Safehouse is a privately run nonprofit that has the support of top city officials but will not be receiving any taxpayer funding. Planners say they aspire to open a facility in 2019, though, at least publicly, they have not committed to a more specific timeline.
Philadelphia health officials estimate that opioid-related drug overdoses kill about three people a day in the city. The more than 1,100 people who died from an overdose last year is triple the murder rate.
The overdose mortality rate hit a five-year low last year, and city officials attribute the decline to the distribution of naloxone, known by the brand name Narcan. Transit workers, police and paramedics now all are equipped with the overdose-reversing drug.
Studies have shown that in Canada and Europe, supervised injection sites have curbed the transmission of HIV and other infectious diseases. And the programs have been credited with averting lethal overdoses and extending a link to treatment services.

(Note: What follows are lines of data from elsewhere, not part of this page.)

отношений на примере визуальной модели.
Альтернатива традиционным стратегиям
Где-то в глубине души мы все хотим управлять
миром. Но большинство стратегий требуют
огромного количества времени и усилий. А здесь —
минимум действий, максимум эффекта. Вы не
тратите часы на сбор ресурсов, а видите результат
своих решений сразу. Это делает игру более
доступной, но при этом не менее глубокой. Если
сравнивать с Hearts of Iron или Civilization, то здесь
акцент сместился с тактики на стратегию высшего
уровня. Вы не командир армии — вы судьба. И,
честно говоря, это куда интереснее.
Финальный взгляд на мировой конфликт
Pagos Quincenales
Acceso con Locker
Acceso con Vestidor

McSwain, though, remains a skeptic.
"That doesn't mean that you're not going to overdose when you're not at the site. And it doesn't mean that there couldn't be other negative effects of having a site, where more people are, for example, getting hooked on drugs or trying drugs, because they think it's safe, or they think it's legitimate or they think it's legal," McSwain says. "We don't attract people to go down this path of drug dependency that destroys their lives."
McSwain says there is no evidence that such a model would definitively work in Philadelphia. He worries an injection site would normalize or even entice people to use unpredictable synthetic opioids like fentanyl — a drug that can be 50 times as powerful as heroin.

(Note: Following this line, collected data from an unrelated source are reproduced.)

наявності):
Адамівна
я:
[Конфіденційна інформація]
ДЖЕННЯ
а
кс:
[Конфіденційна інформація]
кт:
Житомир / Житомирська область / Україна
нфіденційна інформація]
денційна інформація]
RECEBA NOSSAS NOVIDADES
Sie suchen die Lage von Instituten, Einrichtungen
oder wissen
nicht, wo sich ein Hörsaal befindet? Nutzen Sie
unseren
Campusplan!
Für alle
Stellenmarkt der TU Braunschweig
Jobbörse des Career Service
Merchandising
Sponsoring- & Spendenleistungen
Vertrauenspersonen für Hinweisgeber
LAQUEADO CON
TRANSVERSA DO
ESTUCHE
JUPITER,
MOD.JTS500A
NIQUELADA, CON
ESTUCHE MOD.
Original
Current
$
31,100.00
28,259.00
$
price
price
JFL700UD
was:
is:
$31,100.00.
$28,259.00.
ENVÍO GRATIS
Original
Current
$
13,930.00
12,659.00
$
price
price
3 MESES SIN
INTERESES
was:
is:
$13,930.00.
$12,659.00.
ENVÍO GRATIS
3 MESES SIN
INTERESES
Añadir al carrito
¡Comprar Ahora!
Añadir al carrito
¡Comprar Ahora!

In November, McSwain wrote Safehouse officials a letter imploring the nonprofit to comply with federal law, writing that the federal statute "makes no exception for entities, such as Safehouse, who claim a benevolent purpose."
In response, Safehouse officials told McSwain they "respectfully disagree" that the injection site would violate federal law, since the statutes were never intended to be used to attack a medical injection site.
"We hope that the U.S. Attorney's office will exercise prosecutorial discretion in assessing our proposed overdose prevention services," Goldfein wrote.
Three months later, federal officials took Safehouse to court.
"These folks have good intentions and they're trying their best to combat the opioid epidemic," McSwain says, "but this step of opening an injection site crosses the line. If Safehouse or others want to open this type of site, they need to steer their efforts to get the law changed."
This story comes from Keystone Crossroads, a statewide public media initiative reporting on cities across Pennsylvania.